The timing for this announcement was fortuitous, as it accompanied Groupon’s Q2 earnings report, which revealed 7% growth in revenue compared to the previous year. Following news of Lefkofsky’s appointment, Groupon shares rose nearly 11% in after-hours trading, according to Forbes.
Investors aren’t the only ones with high hopes for a new era in Groupon history. Lefkofsky himself told LA Times reporters that he plans to remain CEO for “a few years,” until the company transitions from a daily deals site to a full-fledged ecommerce destination.
“We can’t just serve our customers, we need to build a marketplace that serves the needs of both our customers and our merchants,” he said, according to VentureBeat. “They should think of us as a trusted partner.”

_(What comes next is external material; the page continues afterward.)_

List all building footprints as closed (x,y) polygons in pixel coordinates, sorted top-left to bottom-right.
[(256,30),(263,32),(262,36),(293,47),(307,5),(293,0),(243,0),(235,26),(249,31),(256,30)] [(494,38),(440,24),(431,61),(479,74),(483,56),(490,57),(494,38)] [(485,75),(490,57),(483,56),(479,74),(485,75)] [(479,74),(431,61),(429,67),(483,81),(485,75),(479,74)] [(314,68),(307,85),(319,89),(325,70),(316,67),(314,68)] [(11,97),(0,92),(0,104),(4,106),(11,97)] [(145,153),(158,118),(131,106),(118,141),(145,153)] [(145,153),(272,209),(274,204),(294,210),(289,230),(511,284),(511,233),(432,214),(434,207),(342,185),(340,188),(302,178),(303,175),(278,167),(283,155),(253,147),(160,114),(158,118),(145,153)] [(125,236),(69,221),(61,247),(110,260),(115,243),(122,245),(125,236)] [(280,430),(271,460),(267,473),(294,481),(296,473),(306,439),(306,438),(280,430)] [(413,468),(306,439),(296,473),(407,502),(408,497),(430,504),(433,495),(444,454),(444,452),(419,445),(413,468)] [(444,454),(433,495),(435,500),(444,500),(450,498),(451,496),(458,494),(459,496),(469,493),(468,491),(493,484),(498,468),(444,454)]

Some in the media have speculated that Lefkofsky’s may not be the right person for the job. With Groupon’s stock hovering below $10—less than half its value when the company went public in November 2011—there is much ground to be recovered. Cautious spectators have been writing that Lefkofsky’s ties to Groupon are too close and too tangled. Still, the 43-year-old Lefkofsky’s long and personal relationship with Groupon may give him a vantage point that could make him the perfect person to guide the company in this time of transition. Whether his attempt will be successful is yet to be seen, but some are taking heart in the company’s recent performance.

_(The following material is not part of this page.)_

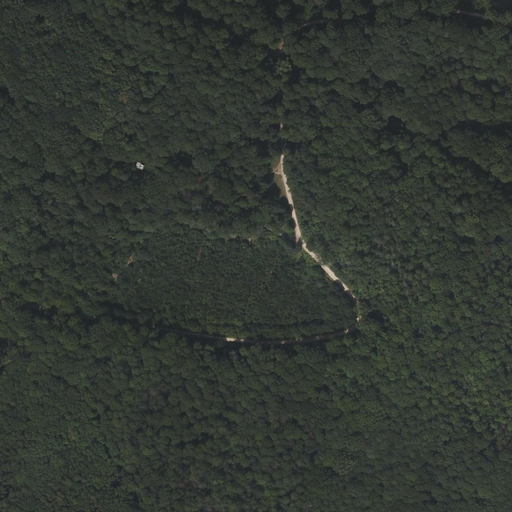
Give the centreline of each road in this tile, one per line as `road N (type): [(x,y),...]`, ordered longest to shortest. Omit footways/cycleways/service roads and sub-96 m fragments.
road 1 (track): [(511,184),(174,0)]
road 2 (track): [(360,316),(353,328),(321,338),(245,341),(0,300)]
road 3 (track): [(511,20),(431,12),(302,25),(278,56),(284,174)]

“Groupon is clearly moving in the right direction, but the question now is how fast they can grow,” said Aaron Kessler, a Raymond James analyst, according to the Wall Street Journal. “The business seems to be at least stabilizing.”
As so many entrepreneurs can attest, a startup’s rise to success is often dotted with challenges and setbacks along the way. For most, it takes years of hard work and iterations to reach the summit. Groupon is just another company on that path—and one whose recent moves should help it climb upward.